Search the data for the word "worn" and copy out every line that has it.
Start of Block
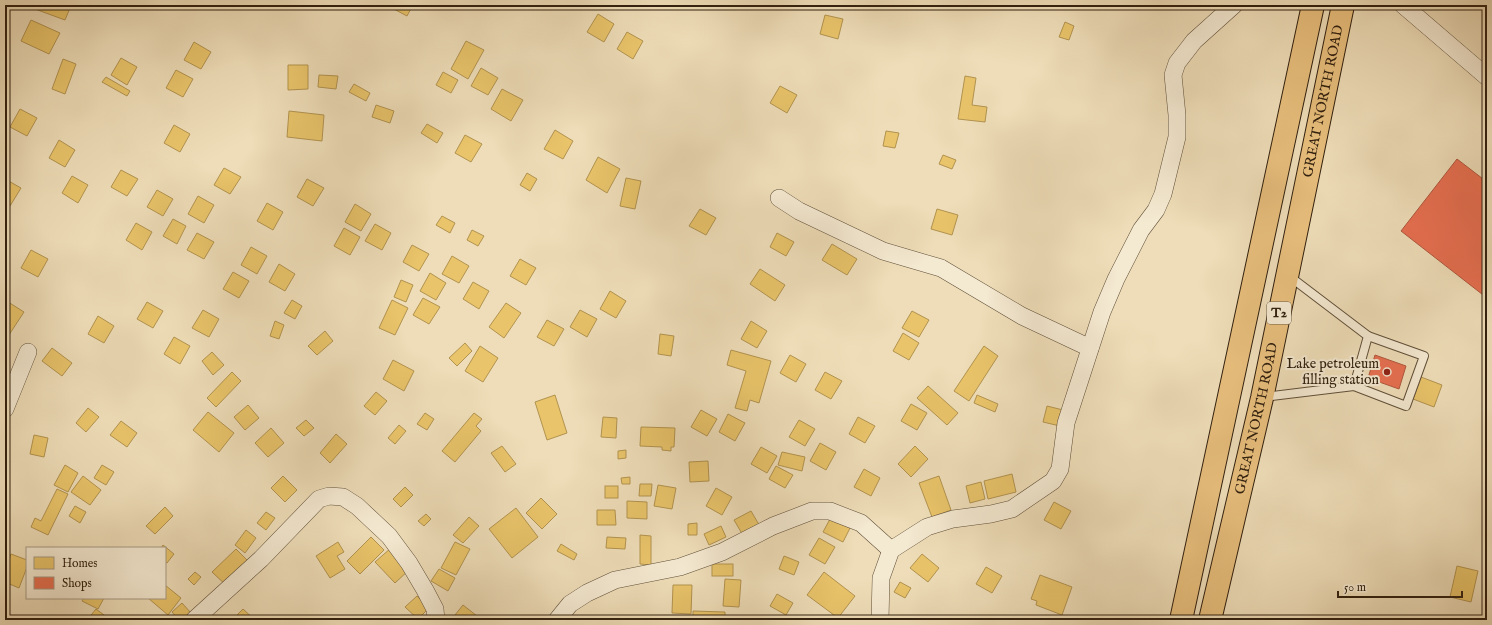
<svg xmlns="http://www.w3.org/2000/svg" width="1492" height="625" viewBox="0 0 1492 625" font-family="'IM FELL English',serif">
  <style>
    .homes { fill: #e9c46a; stroke: #b2934f }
    .shops { fill: #e76f51; stroke: #b0573d }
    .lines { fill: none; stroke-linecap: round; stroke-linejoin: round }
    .lane-casing { stroke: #604f39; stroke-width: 10 }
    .street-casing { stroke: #604f39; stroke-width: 18 }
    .highway-casing { stroke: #31200f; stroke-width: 24 }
    .lane { stroke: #f4e9d1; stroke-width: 8 }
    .street { stroke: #f4e9d1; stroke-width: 17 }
    .highway { stroke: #e7be7c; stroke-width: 22 }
    .poi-dot { fill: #8f2418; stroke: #f4e9d1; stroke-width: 1.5 }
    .labels { text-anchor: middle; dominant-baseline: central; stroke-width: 4; stroke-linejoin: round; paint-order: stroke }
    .shield { fill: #f4e9d1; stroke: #6c5c49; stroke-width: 1 }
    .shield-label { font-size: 13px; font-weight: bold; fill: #31200f }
    .street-label { font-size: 14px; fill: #31200f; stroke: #f4e9d1 }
    .poi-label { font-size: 14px; fill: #31200f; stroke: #f4e9d1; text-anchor: end }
  </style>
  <rect width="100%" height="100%" fill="#eeddb8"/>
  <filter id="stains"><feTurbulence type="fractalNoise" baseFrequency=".005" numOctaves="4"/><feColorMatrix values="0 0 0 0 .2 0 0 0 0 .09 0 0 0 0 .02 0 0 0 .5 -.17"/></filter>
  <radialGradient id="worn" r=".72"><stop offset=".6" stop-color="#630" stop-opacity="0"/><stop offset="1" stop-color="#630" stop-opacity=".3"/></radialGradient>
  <g class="homes">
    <path d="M37 5H62L70 8 65 20 35 9Z"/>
    <path d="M89 5H98L92 10Z"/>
    <path d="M295 5H308L307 9Z"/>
    <path d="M392 5H413L407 16 390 7Z"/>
    <path d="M598 14 614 24 604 42 587 32Z"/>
    <path d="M825 15 843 19 838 39 820 34Z"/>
    <path d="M31 20 60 33 49 54 21 41Z"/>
    <path d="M1065 22 1074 26 1069 40 1059 37Z"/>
    <path d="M627 32 643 41 633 59 617 49Z"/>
    <path d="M466 41 484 50 468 79 451 69Z"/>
    <path d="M194 42 211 52 201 69 184 60Z"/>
    <path d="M121 58 137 67 127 85 111 75Z"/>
    <path d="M63 59 76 64 65 94 52 89Z"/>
    <path d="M288 65H308V89L288 90Z"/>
    <path d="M481 68 498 78 488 95 471 86Z"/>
    <path d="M176 70 193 79 183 97 166 88Z"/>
    <path d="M443 72 458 80 451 93 436 85Z"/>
    <path d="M319 75 338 76 336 89 318 87Z"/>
    <path d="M965 76 976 78 972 105 987 107 985 122 958 119Z"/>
    <path d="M106 77 130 91 127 96 102 82Z"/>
    <path d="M354 84 370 93 366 101 349 92Z"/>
    <path d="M780 86 797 95 787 113 770 103Z"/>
    <path d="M502 89 523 100 511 121 491 109Z"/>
    <path d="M376 105 394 111 390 123 372 117Z"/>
    <path d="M20 109 37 118 27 136 10 127Z"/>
    <path d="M289 111 324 115 322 141 287 137Z"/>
    <path d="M427 124 443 133 437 143 421 133Z"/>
    <path d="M174 125 190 134 180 152 164 143Z"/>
    <path d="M555 130 573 141 563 159 544 149Z"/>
    <path d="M886 131 899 133 895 148 883 146Z"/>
    <path d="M465 135 482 144 471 162 455 153Z"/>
    <path d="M59 140 75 150 65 167 49 158Z"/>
    <path d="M943 155 956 160 952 169 939 164Z"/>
    <path d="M598 157 620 169 607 193 586 180Z"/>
    <path d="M224 168 241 177 230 194 214 185Z"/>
    <path d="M121 170 138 179 127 196 111 187Z"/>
    <path d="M527 173 537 179 530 191 520 185Z"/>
    <path d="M72 176 88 185 78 203 62 193Z"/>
    <path d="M626 178 641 181 635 209 620 206Z"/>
    <path d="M5 179 21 188 10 206 5 203Z"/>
    <path d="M307 179 324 188 313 206 297 197Z"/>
    <path d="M157 190 173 199 163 216 147 207Z"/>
    <path d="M198 196 214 205 204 223 188 214Z"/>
    <path d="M267 203 283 212 273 230 257 221Z"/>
    <path d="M355 204 371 214 361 231 345 222Z"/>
    <path d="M700 209 716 218 706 235 689 226Z"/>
    <path d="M937 209 958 215 952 235 931 229Z"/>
    <path d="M442 216 455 223 450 233 436 225Z"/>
    <path d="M173 219 186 226 177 244 163 236Z"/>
    <path d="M136 223 152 232 142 250 126 240Z"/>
    <path d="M375 224 391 233 382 250 365 241Z"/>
    <path d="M344 228 360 237 350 255 334 246Z"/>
    <path d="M472 230 484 236 478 246 467 240Z"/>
    <path d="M197 233 214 242 204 259 187 250Z"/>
    <path d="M777 233 794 242 786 256 770 247Z"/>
    <path d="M832 244 857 259 847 275 822 260Z"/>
    <path d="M412 245 429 254 419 271 403 262Z"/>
    <path d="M251 247 267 256 257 274 241 265Z"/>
    <path d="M31 250 48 259 38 277 21 268Z"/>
    <path d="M452 256 469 266 459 283 442 274Z"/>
    <path d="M520 259 536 268 526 285 510 276Z"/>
    <path d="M279 264 295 274 285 291 269 282Z"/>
    <path d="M760 269 785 285 775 301 750 284Z"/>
    <path d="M233 272 249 281 239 298 223 289Z"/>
    <path d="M430 273 446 283 436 300 420 291Z"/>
    <path d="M401 280 413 285 406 302 394 297Z"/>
    <path d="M473 282 489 291 479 309 463 299Z"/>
    <path d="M610 291 626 301 616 318 600 309Z"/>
    <path d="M423 298 440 307 429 324 413 315Z"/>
    <path d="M5 300 24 312 7 338 5 337Z"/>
    <path d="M292 300 302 306 295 319 284 313Z"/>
    <path d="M392 300 408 308 395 335 379 328Z"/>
    <path d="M147 302 163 311 153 328 137 319Z"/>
    <path d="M506 303 521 313 504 338 489 327Z"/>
    <path d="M203 310 219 319 209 337 192 328Z"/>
    <path d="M580 310 597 319 587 337 570 327Z"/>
    <path d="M912 311 929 320 919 337 902 328Z"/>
    <path d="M98 316 114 326 104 343 88 334Z"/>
    <path d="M547 320 564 329 554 346 537 337Z"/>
    <path d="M275 321 284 325 279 339 270 336Z"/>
    <path d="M751 321 767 331 757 348 741 339Z"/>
    <path d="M325 331 333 341 317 355 308 346Z"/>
    <path d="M903 333 919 343 909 360 893 351Z"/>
    <path d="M660 334 674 336 671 356 658 354Z"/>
    <path d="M174 337 190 346 180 364 164 354Z"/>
    <path d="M465 343 472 351 457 366 449 358Z"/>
    <path d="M480 346 498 358 483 382 465 371Z"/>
    <path d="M984 346 998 356 969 401 954 391Z"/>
    <path d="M52 348 72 363 62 376 42 361Z"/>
    <path d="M731 350 771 361 759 403 750 400 747 411 735 408 746 371 727 365Z"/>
    <path d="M212 352 224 365 213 375 202 361Z"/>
    <path d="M790 355 806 364 796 382 780 373Z"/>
    <path d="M393 360 414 371 404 391 383 379Z"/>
    <path d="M232 372 241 381 216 407 207 398Z"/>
    <path d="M825 372 842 381 831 399 815 390Z"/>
    <path d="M1421 377 1442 385 1434 407 1413 399Z"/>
    <path d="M928 386 958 413 947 425 917 398Z"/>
    <path d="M376 392 387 401 375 415 364 406Z"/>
    <path d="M555 395 567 433 547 440 535 402Z"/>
    <path d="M977 395 998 404 995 412 974 403Z"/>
    <path d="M911 404 927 413 917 430 901 421Z"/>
    <path d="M248 405 259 418 245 430 234 417Z"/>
    <path d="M1047 406 1063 410 1060 426 1043 422Z"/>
    <path d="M88 408 99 417 86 432 76 423Z"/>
    <path d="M701 410 717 419 707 436 691 427Z"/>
    <path d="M208 412 234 433 219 452 193 430Z"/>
    <path d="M425 413 434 419 427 430 417 424Z"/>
    <path d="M474 413 482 419 476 426 481 431 455 462 442 451Z"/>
    <path d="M728 414 745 423 735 441 719 432Z"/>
    <path d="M603 417 617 418 616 438 601 437Z"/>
    <path d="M858 417 875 426 865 443 849 434Z"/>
    <path d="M306 420 314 428 304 436 296 428Z"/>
    <path d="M799 420 815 429 805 446 789 437Z"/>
    <path d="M121 421 137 433 127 447 110 435Z"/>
    <path d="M399 425 406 431 395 444 388 438Z"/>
    <path d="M641 427 675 428 674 447H671V451L662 450V447L640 446Z"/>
    <path d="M271 428 284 443 268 457 255 443Z"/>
    <path d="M336 434 347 444 330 463 320 453Z"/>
    <path d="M34 435 48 438 44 457 30 454Z"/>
    <path d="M820 443 836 452 826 470 810 461Z"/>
    <path d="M502 446 516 464 505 472 491 453Z"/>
    <path d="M915 446 928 459 911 477 898 464Z"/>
    <path d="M761 447 777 456 767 473 751 464Z"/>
    <path d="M626 450V458L618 459V451Z"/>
    <path d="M782 452 805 457 802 471 778 465Z"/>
    <path d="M708 461 709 481 690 482 689 462Z"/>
    <path d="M65 465 78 473 68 492 54 485Z"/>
    <path d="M102 465 114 472 106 485 94 478Z"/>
    <path d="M776 466 793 475 785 488 769 479Z"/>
    <path d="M864 469 880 478 871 496 854 487Z"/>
    <path d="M1012 474 1016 492 988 499 984 481Z"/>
    <path d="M83 476 101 490 90 505 71 492Z"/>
    <path d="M283 476 297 490 285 502 271 488Z"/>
    <path d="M939 476 951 510 932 517 919 483Z"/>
    <path d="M630 477V484H622L621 478Z"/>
    <path d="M981 482 985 499 970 503 966 486Z"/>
    <path d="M640 484H652L651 496H639Z"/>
    <path d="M658 485 676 488 672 509 654 506Z"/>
    <rect x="605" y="486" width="13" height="12"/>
    <path d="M405 487 413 495 401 507 393 499Z"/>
    <path d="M716 488 732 497 722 515 706 506Z"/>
    <path d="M57 489 68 494 48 535 31 527 35 518 41 521Z"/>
    <path d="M541 498 557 514 542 529 526 513Z"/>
    <path d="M627 501 647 502V519L627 518Z"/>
    <path d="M1054 502 1071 511 1061 529 1044 520Z"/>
    <path d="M75 506 86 512 80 523 69 516Z"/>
    <path d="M165 507 173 516 155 534 146 526Z"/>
    <path d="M516 508 538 537 512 558 489 529Z"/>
    <path d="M597 510H615L616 525H597Z"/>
    <path d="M751 511 761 528 744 537 734 520Z"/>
    <path d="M266 512 275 518 266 530 257 523Z"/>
    <path d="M426 514 431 519 424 526 418 521Z"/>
    <path d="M469 517 479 526 463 543 453 535Z"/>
    <path d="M830 519 850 528 843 542 823 532Z"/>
    <path d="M697 523V535H688V524Z"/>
    <path d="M721 526 726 537 709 545 704 534Z"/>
    <path d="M246 530 256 538 245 553 235 545Z"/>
    <path d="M640 535 651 536V565L640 564Z"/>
    <path d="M371 537 384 550 360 574 347 561Z"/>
    <path d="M607 537 626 538 625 549 606 548Z"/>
    <path d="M819 538 835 547 825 564 809 555Z"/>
    <path d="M338 542 344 552 337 556 345 569 330 578 316 556Z"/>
    <path d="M455 542 470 549 456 575 441 568Z"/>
    <path d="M561 544 577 554 574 560 557 551Z"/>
    <path d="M163 545 174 554 167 563 165 562V548H161Z"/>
    <path d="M391 548 410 569 395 583 375 562Z"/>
    <path d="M236 549 251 564 228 587 212 572Z"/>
    <path d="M11 554 27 560V567L19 588 5 582V570Z"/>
    <path d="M922 554 939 568 928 582 910 568Z"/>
    <path d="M784 556 799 562 794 575 779 569Z"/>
    <rect x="712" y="564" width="21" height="12"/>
    <path d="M1457 566 1478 571 1471 602 1450 597Z"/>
    <path d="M986 567 1002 576 992 593 976 584Z"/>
    <path d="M439 569 455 578 448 591 431 581Z"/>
    <path d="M195 572 201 577 194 585 188 579Z"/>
    <path d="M824 572 855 596 838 618 807 595Z"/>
    <path d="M1040 575 1072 587 1062 615 1036 605 1037 601 1031 599Z"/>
    <path d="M725 579 741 580 739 607 723 606Z"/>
    <path d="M900 582 911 588 905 598 894 592Z"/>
    <path d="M165 585 181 598 168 615 148 598H165Z"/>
    <path d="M673 585H692L691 614 672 613Z"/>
    <path d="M777 594 793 603 786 615 770 606Z"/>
    <path d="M417 596 429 608 418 619 405 607Z"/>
    <path d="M84 598H104L98 609 82 601Z"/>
    <path d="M182 603 191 613 183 620H179L172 612Z"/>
    <path d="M463 605 477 616 482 620H451Z"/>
    <path d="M96 609 108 618 107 620H87Z"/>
    <path d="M243 609 255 620H232Z"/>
    <path d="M693 611 725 612V620H693Z"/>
  </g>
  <g class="shops">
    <path d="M1457 159 1487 182V298L1401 231Z"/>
    <path d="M1375 355 1406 366 1399 389 1368 378Z"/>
  </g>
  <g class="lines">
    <g class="lane-casing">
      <g id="lane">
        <path d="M1354 386 1406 406 1424 356 1368 336"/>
        <path d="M1264 397 1354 386 1368 336 1289 276"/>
      </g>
    </g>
    <g class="street-casing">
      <g id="street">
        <path d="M1403 5 1487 77"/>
        <path d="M779 198 799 211 883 251 941 268 1022 316 1090 348"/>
        <path d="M5 409 28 352"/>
        <path d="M194 620 261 559 319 499 329 496 343 497 357 506 389 536 409 563 425 590 435 609 436 620"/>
        <path d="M557 620 570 604 587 593 615 580 680 567 722 552 773 526 812 511H830L861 523 891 550"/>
        <path d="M880 620 881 578 891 550 927 527 953 519 991 514 1012 509 1053 481 1060 469 1066 423 1102 312 1116 279 1141 230 1156 210 1163 194 1177 137V115L1173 75 1177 63 1194 41 1234 5"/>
      </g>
    </g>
    <g class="highway-casing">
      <g id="highway">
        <path d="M1181 620 1313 5"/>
        <path id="s1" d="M1210 620 1262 398 1343 5"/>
      </g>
    </g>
    <use href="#lane" class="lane"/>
    <use href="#street" class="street"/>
    <use href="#highway" class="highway"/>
  </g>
  <circle class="poi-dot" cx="1387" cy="372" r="4"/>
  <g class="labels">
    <rect class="shield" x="1267" y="302" width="24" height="22" rx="3"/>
    <g class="shield-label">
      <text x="1279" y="313">T2</text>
    </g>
    <g class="street-label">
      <text stroke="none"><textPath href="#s1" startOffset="531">GREAT NORTH ROAD</textPath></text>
      <text stroke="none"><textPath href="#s1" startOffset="207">GREAT NORTH ROAD</textPath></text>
    </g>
    <g class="poi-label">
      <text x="1379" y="364">Lake petroleum<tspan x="1379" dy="16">filling station</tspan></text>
    </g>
  </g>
  <rect width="1492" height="625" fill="none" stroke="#eeddb8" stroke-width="20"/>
  <rect x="6" y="6" width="1480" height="613" fill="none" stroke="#31200f" stroke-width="2"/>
  <rect x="10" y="10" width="1472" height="605" fill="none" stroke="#31200f"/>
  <rect x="26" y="547" width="140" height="52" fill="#f4e9d1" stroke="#a69983"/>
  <rect x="34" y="557" width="20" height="12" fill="#e9c46a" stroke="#a69983"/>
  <text x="62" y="567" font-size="12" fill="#31200f">Homes</text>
  <rect x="34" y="577" width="20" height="12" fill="#e76f51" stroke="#a69983"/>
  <text x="62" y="587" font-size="12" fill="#31200f">Shops</text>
  <path d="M1338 591v6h124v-6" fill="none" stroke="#31200f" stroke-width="2"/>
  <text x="1344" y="591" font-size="12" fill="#31200f" stroke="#f4e9d1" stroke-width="3" paint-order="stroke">50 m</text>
  <rect width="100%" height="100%" filter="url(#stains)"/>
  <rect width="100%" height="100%" fill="url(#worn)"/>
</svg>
End of Block
▸ **OUTPUT OF THE TASK**
  <radialGradient id="worn" r=".72"><stop offset=".6" stop-color="#630" stop-opacity="0"/><stop offset="1" stop-color="#630" stop-opacity=".3"/></radialGradient>
  <rect width="100%" height="100%" fill="url(#worn)"/>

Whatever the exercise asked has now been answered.